Un photojournaliste russe, Evgueni Feldman, interpellé avec les deux jeunes femmes, a écrit sur son compte Twitter que ces interpellations étaient liée au vol dans un hôtel.

Mme Tolokonnikova a révélé que les deux Pussy Riot avaient déjà été interpellées et interrogées pendant sept heures par la police dimanche et 10 heures lundi.

Les deux jeunes femmes ont précédemment dénoncé le projet des JO chers au président Poutine et appelé à un boycott des Jeux.

Des opposants au Kremlin ont critiqué ces interpellations en indiquant qu'elles ruineraient l'image des jeux Olympiques de Sotchi.

Tania Lokchina, de l'ONG Human Rights Watch à Moscou, a déclaré que ces "interpellations ridicules vont faire à la Russie plus de publicité négative que n'importe quelle action publique" que les Pussy Riot auraient pu organiser.

Le principal opposant à Vladimir Poutine, Alexeï Navalny, s'est lui aussi montré critique sur son compte Twitter: "Il faut vraiment être idiot pour arrêter les Pussy Riot à Sotchi pendant les jeux Olympiques!"
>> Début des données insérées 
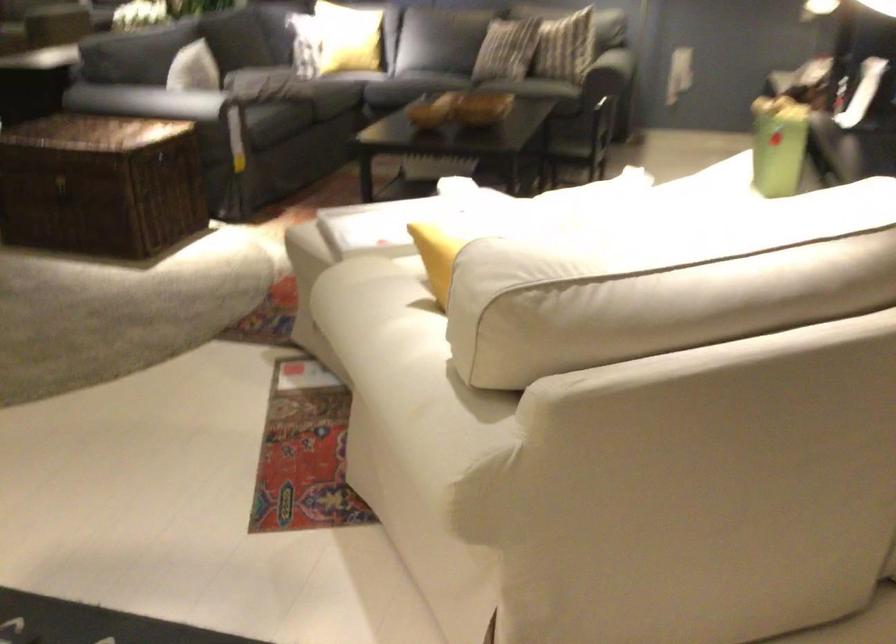
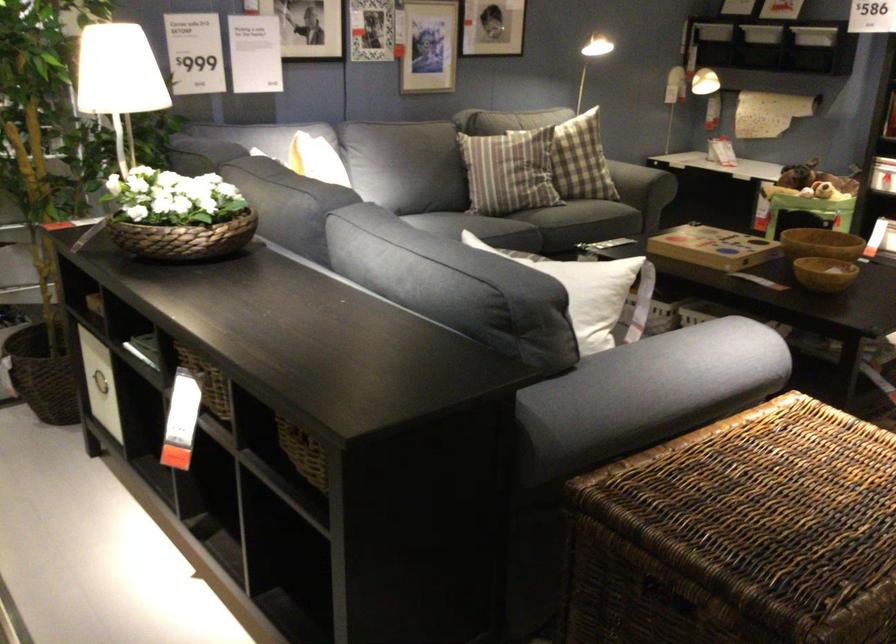
In the second image, find the point that corresponds to point 460,96 in the first image.

(821, 243)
Nadejda Tolokonnikova et Maria Alekhina, ainsi qu'une troisième membre du groupe avaient été arrêtées en février 2012 après avoir interprété une "prière punk" contre Vladimir Poutine dans la cathédrale du Christ Sauveur à Moscou.

Elles avaient été condamnées en août 2012 à deux ans de camp notamment pour "hooliganisme". La troisième a vu sa peine commuée en sursis lors d'un procès en appel.

Tolokonnikova et Alekhina ont été amnistiées et libérées en décembre, après 21 mois de détention, à quelques semaines de l'ouverture des jeux Olympiques de Sotchi, chers au président Vladimir Poutine.

A peine libérées, les deux femmes s'étaient montrées déterminées dans leur opposition au président russe.

"En ce qui concerne Vladimir Poutine, nous n'avons pas changé de position, nous voulons comme auparavant le chasser" du pouvoir, avait déclaré Mme Tolokonnikova, faisant allusion à la "prière punk" chantée en 2012 dans la cathédrale de Moscou, qui demandait à la Sainte Vierge de "chasser Poutine" du pouvoir.

Les deux Pussy Riot avaient aussi présenté un projet de défense des droits des prisonniers en Russie.

Fin janvier, Nadejda Tolokonnikova et Maria Alekhina ont participé à un concert à New York de la pop star américaine Madonna, qui les avait invitées après les avoir soutenues et avoir critiqué leur condamnation.